Пони с трудом добрели до своих «квартир» и с жадностью набросились на солому и прессованную пшеницу, которыми Антон наполнил их кормушки. Убедившись, что все лошади заняты едой и не собираются ложиться на пол, полярники оставили их одних и отправились в дом. Скотт ушел последним, недовольно скрипя зубами — его любимые животные, милые и симпатичные пони с лохматыми гривами словно специально задались целью подвести его. От семнадцати животных, с которыми он прибыл в Антарктиду, уже осталось только десять. Остальные не выдержали осенних походов по устройству складов: некоторые умерли от холода и истощения, некоторые провалились под треснувший во время одного такого похода лед. А десять выживших пони то болели, то слишком быстро уставали и почти всегда отказывались слушаться. И ведь это на них Роберт возлагал главные надежды, если моторные сани не будут работать как следует!

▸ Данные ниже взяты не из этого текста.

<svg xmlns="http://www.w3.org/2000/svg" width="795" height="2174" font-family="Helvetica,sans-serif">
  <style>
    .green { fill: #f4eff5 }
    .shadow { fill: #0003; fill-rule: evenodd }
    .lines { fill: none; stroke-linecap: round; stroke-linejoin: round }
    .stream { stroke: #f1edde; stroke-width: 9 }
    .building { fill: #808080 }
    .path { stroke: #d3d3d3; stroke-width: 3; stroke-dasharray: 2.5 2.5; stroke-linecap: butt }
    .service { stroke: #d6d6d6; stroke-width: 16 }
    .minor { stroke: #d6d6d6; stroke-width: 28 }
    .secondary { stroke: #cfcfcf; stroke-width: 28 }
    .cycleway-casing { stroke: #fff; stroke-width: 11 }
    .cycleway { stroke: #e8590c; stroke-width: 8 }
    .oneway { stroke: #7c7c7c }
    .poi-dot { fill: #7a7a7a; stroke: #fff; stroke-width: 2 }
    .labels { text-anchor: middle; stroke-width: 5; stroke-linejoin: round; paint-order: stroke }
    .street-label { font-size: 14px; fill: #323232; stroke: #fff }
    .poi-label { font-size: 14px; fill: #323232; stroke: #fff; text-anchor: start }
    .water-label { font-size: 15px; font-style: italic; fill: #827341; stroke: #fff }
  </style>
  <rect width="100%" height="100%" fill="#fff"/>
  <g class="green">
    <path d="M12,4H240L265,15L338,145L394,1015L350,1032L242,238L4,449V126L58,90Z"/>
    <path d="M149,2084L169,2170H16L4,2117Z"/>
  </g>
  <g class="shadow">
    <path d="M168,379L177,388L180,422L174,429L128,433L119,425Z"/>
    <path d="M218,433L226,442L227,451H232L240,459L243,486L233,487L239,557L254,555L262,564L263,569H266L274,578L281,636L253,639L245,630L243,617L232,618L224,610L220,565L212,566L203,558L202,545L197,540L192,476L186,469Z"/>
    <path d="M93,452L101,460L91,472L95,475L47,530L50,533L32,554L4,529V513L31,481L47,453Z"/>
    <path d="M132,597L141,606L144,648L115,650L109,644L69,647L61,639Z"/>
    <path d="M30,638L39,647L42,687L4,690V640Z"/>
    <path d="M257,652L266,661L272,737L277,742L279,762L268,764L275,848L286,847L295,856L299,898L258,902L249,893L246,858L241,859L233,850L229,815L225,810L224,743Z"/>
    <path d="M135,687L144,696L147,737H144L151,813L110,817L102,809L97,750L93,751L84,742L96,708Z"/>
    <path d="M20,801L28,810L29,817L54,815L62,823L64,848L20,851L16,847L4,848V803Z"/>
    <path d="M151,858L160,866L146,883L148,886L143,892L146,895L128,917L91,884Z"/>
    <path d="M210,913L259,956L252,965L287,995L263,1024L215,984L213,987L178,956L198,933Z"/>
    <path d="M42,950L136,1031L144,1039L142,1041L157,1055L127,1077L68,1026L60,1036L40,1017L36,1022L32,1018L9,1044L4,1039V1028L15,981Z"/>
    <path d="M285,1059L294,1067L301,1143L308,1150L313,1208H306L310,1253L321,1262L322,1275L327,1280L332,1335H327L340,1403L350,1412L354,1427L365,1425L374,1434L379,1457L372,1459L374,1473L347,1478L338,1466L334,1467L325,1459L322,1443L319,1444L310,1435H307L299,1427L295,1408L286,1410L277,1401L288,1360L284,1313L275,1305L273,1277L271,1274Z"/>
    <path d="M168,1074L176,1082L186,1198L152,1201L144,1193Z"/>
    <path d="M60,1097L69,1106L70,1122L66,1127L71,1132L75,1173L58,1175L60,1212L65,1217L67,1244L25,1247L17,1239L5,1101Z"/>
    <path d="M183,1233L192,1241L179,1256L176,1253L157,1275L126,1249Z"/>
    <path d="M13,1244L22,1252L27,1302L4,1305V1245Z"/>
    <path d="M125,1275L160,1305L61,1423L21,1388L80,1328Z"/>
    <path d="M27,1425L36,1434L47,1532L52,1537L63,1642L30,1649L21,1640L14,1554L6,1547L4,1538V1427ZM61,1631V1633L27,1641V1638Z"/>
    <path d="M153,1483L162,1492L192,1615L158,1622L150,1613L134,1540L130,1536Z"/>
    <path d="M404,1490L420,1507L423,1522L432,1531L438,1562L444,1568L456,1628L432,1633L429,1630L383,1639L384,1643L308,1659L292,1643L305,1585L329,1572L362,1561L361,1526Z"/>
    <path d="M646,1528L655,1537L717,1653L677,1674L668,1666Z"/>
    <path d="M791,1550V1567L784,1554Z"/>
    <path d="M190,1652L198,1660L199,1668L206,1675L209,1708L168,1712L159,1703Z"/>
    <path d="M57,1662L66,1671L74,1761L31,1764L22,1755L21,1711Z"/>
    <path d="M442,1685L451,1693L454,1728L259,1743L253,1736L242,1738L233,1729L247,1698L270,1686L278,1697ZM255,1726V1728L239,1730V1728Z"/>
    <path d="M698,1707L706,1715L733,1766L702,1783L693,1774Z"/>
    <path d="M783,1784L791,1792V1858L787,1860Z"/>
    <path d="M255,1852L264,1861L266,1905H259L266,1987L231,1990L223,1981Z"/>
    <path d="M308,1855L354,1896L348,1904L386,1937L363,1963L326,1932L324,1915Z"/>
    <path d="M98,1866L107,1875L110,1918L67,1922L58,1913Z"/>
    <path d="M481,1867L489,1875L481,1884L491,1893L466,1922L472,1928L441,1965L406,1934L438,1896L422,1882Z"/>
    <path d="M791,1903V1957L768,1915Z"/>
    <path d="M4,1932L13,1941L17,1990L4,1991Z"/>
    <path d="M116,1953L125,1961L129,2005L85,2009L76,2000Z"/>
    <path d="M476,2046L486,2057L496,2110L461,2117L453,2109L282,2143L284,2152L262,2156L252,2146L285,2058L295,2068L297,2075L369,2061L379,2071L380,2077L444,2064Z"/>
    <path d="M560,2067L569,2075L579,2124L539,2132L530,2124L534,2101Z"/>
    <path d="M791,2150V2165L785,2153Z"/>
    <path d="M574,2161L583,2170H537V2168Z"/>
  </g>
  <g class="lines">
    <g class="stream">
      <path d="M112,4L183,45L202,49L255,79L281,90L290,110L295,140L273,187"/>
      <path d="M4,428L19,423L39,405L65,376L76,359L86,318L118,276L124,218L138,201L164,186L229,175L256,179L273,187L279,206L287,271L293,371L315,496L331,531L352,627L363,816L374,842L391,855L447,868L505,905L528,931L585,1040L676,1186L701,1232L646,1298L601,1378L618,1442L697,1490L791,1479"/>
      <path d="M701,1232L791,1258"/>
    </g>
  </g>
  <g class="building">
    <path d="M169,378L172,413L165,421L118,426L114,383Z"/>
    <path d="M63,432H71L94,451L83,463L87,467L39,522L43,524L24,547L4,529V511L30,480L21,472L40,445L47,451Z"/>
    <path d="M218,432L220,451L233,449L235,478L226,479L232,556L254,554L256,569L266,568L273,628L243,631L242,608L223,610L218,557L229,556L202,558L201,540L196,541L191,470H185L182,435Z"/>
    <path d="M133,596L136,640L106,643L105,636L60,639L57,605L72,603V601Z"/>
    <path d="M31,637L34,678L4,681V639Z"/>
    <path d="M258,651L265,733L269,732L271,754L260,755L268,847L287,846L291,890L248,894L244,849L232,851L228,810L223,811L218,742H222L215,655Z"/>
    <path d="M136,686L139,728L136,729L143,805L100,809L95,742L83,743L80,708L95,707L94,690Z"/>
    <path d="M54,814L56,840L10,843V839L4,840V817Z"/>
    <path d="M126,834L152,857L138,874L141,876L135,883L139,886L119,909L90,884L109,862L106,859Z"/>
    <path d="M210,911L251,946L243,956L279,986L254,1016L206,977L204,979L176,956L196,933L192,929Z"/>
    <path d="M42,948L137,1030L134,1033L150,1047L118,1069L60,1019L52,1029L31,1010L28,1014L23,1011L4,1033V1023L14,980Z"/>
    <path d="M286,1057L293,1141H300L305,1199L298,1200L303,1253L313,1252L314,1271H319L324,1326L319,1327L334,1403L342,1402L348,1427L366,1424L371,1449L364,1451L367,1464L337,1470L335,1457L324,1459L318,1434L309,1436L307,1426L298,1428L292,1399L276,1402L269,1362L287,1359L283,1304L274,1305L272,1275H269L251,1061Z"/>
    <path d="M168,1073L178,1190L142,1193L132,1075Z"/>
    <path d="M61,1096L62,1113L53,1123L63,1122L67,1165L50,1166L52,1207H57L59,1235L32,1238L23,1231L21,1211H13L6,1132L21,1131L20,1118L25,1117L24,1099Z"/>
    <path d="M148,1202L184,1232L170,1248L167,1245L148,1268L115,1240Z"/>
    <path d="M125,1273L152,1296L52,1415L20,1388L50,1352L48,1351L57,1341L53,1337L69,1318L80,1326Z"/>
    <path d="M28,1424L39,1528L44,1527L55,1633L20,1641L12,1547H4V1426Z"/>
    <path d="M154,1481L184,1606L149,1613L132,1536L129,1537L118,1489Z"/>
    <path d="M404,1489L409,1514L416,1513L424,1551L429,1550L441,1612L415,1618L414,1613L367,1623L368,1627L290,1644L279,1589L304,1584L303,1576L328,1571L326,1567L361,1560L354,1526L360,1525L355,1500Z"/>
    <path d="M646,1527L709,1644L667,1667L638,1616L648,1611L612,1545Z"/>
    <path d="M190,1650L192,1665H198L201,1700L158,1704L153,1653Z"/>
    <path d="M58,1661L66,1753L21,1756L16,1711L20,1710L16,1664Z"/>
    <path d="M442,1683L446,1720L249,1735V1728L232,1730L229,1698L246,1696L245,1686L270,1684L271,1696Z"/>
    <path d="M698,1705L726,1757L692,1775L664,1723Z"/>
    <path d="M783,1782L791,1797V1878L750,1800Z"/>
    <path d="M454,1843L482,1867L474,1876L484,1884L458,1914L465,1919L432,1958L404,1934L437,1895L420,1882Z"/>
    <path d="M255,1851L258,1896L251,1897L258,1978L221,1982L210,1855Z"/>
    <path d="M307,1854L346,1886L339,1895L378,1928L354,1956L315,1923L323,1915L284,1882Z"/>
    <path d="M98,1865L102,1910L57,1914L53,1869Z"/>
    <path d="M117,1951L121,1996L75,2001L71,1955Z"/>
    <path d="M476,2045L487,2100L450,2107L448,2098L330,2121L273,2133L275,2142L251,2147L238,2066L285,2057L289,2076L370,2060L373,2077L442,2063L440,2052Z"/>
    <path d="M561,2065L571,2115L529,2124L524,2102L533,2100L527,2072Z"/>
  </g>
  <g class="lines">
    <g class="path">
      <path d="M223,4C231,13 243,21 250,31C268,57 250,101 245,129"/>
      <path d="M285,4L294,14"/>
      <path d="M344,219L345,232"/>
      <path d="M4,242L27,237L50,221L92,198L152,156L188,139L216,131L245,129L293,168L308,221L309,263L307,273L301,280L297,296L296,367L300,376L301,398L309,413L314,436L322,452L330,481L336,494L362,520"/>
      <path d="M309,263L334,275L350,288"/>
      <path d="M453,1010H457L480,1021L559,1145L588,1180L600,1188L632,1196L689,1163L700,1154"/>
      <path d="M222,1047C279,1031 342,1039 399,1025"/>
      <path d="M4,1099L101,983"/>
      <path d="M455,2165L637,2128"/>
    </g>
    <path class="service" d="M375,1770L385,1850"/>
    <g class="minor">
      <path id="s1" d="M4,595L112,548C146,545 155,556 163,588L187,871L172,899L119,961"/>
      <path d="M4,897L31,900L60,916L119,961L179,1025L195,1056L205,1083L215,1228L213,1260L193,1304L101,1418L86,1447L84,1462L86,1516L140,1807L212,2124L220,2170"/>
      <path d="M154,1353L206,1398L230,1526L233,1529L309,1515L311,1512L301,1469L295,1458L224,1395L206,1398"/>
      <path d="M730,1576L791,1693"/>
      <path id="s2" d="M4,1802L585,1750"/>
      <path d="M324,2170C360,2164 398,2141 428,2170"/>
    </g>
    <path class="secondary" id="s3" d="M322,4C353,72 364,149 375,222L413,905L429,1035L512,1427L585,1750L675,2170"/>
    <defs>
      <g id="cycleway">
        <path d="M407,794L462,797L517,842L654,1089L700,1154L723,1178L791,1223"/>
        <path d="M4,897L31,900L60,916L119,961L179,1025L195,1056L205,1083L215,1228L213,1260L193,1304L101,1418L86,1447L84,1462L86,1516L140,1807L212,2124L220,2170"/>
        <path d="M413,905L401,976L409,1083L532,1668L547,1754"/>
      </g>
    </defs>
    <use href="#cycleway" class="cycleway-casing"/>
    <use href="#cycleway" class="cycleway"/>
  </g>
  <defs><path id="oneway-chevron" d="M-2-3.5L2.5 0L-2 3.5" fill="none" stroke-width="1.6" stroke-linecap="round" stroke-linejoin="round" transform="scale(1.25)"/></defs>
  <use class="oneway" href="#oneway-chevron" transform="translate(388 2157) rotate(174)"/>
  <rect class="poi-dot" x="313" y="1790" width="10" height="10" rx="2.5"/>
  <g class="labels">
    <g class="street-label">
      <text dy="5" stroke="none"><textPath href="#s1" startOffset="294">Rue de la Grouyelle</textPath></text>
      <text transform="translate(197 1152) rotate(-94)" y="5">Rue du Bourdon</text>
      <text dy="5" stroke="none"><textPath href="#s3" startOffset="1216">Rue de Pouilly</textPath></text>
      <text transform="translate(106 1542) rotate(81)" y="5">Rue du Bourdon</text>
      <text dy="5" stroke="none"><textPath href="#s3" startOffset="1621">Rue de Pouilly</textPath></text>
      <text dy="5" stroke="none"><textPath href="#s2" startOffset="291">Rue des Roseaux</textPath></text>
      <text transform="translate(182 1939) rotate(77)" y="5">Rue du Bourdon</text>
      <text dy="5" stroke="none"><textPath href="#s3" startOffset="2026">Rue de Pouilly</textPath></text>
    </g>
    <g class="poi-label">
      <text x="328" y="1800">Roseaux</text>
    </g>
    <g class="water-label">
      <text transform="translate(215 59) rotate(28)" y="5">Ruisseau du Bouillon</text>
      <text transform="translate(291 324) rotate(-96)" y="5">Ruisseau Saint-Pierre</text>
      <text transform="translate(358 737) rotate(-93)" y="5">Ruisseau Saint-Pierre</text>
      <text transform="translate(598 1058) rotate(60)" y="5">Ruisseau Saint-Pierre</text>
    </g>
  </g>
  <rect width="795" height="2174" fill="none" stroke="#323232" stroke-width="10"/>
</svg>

Он уже подходил к входу в жилище полярников, когда взгляд его упал на один из особенно высоких сугробов, наметенных возле угла дома. В этом сугробе была прорыта глубокая пещерка с узким круглым входом, из которого выглядывали две лежавшие одна на другой сонные собачьи морды с прижатыми ушами. Как будто в насмешку над Робертом, уверенном, что собаки в полярных путешествиях будут мучиться сильнее, чем пони, эта лохматая парочка, как и другие ездовые псы, совершенно не страдала от метелей. Скотт подошел поближе к вырытому собаками укрытию и присмотрелся к его жильцам. Те, расслышав сквозь сон скрип его шагов, чуть слышно заворчали, приоткрыли глаза и, убедившись что их не собираются вытаскивать из уютного снежного «гнезда», принялись устраиваться в нем поудобнее. Та из собак, которая лежала снизу, осторожно выбралась из-под своего товарища, а затем так же аккуратно, чтобы не развалить сугроб, стала забираться к нему на спину — пришла ее очередь лежать на теплом и мягком и одновременно греть второго пса сверху. Роберт при виде этой идиллии тяжело вздохнул и поспешил скрыться в доме.

Глава XXI

Антарктида, 80° ю. ш., 1911 г.

Оскар Вистинг быстро разворачивал упакованный в несколько шерстяных рубашек и укутанный сверху шубой примус, уверенный, что разжечь его этим вечером ему точно не удастся. Делать это в толстых меховых варежках было страшно неудобно, но о том, чтобы снять их, не могло быть и речи — с каждым днем после выезда из Китовой бухты мороз становился все сильнее, и теперь температура воздуха снова была минус пятьдесят шесть градусов, а в компасах замерз спирт. Вряд ли примус, который в последний раз зажигали утром, много часов назад, сохранил в себе хоть каплю тепла… и хоть каплю не затвердевшего на холоде керосина. Это было невозможно физически, и Вистинг уже приготовился к тому, что отогревать керосин в примусе придется до глубокой ночи, все это время выслушивая недовольные понукания замерзших и мечтающих о горячем молоке товарищей.

Он развернул последнюю мягкую рубашку, встряхнул примус и отчетливо услышал, как внутри что-то плещется. На радостный вопль Оскара сбежалась вся группа путешественников и несколько собак, но, узнав, в чем дело, Амундсен быстро пресек всеобщее веселье.